This was written by Mosaic 1, a security expert on another forum. Follow instuctions exactly. At the moment there is no easy way.
Get the latest CWShredder from this page. Do not run it yet:
CWShredderDownload TheKillbox from this link: here.
------------------
Sign off the internet.
Run CWShredder and press the fix Button to clean.
Stay off the internet!
Step Two:
Remove the reinstaller:
Go to start>Run and type regedit. Press enter.Navigate to:
Open the registry and navigate here:
HKEY_LOCAL_MACHINE\SOFTWARE\Microsoft\Windows NT\CurrentVersion\Windows
Highlight Windows in the left pane.Look in the right pane for this value:
AppInit_DllsYou won't see any data there.
But if you right click on that and choose Modify Binary Data you will.
If nothing is there it should just show a few 0's.
But if they are hiding a dll they load to reinstall, it will show a path to it.
----------------------------
This is how one looks when there is only one file loading.
0000 00 00 3A 00 5C 00 77 00 ..:.\.w.
0008 69 00 6E 00 64 00 6F 00 i.n.d.o.
0010 77 00 73 00 5C 00 73 00 w.s.\.s.
0018 79 00 73 00 74 00 65 00 y.s.t.e.
0020 6D 00 33 00 32 00 5C 00 m.3.2.\.
0028 6D 00 73 00 6B 00 6B 00 m.s.k.k.
0030 67 00 2E 00 64 00 6C 00 g...d.l.
0038 6C 00 00 00 l...Notice on the far right. You want to look there. It looks funny because all of the periods.
Look closely and you'll see the path and file name here was:
Windows\system32\mskkg.dllThis was the example. Yours will have its own file name. This is not the same file as you are seeing in your HijackThis log. Get its name the same as I just described.
--------------Once you have the filename unzip TheKillBox and run it.

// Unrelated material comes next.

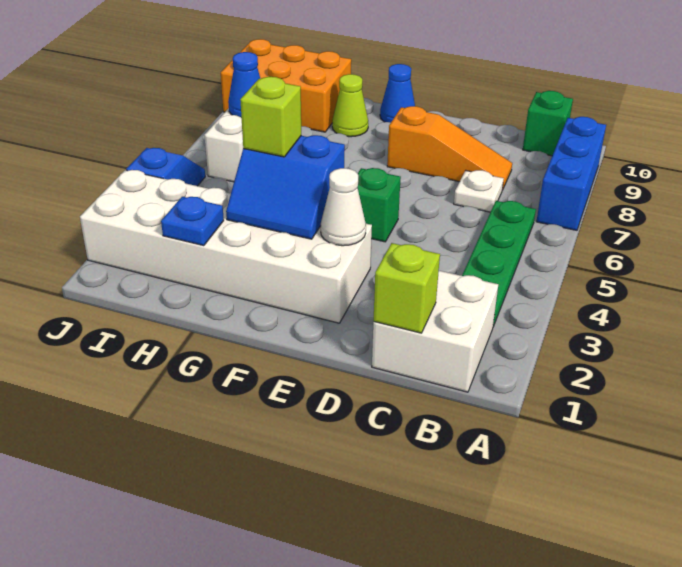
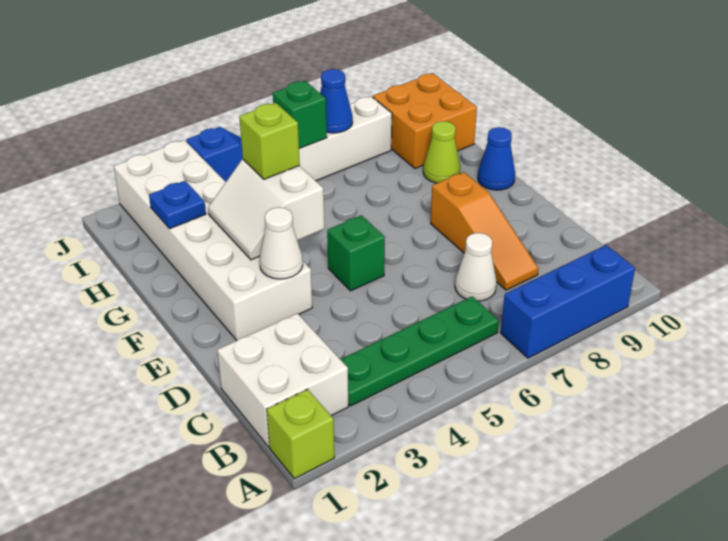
green brick B10 level 1 -> green brick I6 level 2
lime brick C1 level 2 -> lime brick A1 level 1
white plate C7 level 1 -> white cone C7 level 1
blue slope F3:G4 level 2 top 4 -> white slope F3:G4 level 2 top 4
orange brick H9:J10 level 1 -> orange brick H9:I10 level 1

In the "Paste Full Path of File to Delete" box, copy and paste the following:
c:\windows\system32\filename Where filename is what you found as the filename in the appinit_dlls key in the registry.
Don't click any of the buttons though, instead please click on the Action menu and choose "Delete on Reboot". On the next screen, click on the File menu and choose "Add File". The c:\Windows\system32\filename listing should show up in the window. If that's successful, choose the Action menu and select "Process and Reboot". You'll be prompted to reboot. Restart the Computer.
When you get back into Windows reset your Search and Home pages.
Look in the registry and remove the entry which should now be clearly visible and no longer hidden.
This last part and removing the AppInit_Dlls entry and its corresponding file is removing the reinstaller. So you do not get reinfected. Do not go on the internet until you have performed all of the steps.
--------------------------------
I have or possibly had the ABOUT:BLANK malware problem. I took a lot of actions getting rid of the malware BHO dll that puts the the keys in the register and loads the SP.HTML page but I could not figure out how to find the malware dll that installs the BHO dll until I saw your post. I thought this was the solution so I traced your path HKEY_LOCAL_MACHINE\SOFTWARE\Microsoft\Windows NT\CurrentVersion\Windows and guess what I don't have a windows under current version. I said oh well and searched the register for appinit_dll keys and guess what-- it has none. Do you have any idea how I could have this malware problem but without the indicators you describe. Earlier today this problem struck--I could not open the Iexplorer and than suddenly it opened at least 10 Iexplorer windows and my firewall router started to blink so fast I thought it was going to bounce off the table. I unplugged it. After unplugginig and rebooting I took all the Hijackthis and Adware actions to clean out all possible register entries and delete the DHO dll. I plugged back in the router and have been working okay since then (8 hr's ago). I am wondering that by unplugging and re-plugging my router the router will assign new local IP addresess on my LAN and this prevents the Malware from accessing the computer which had the malware problem. Any ideas on this or any other way I can find the hidden malware dll.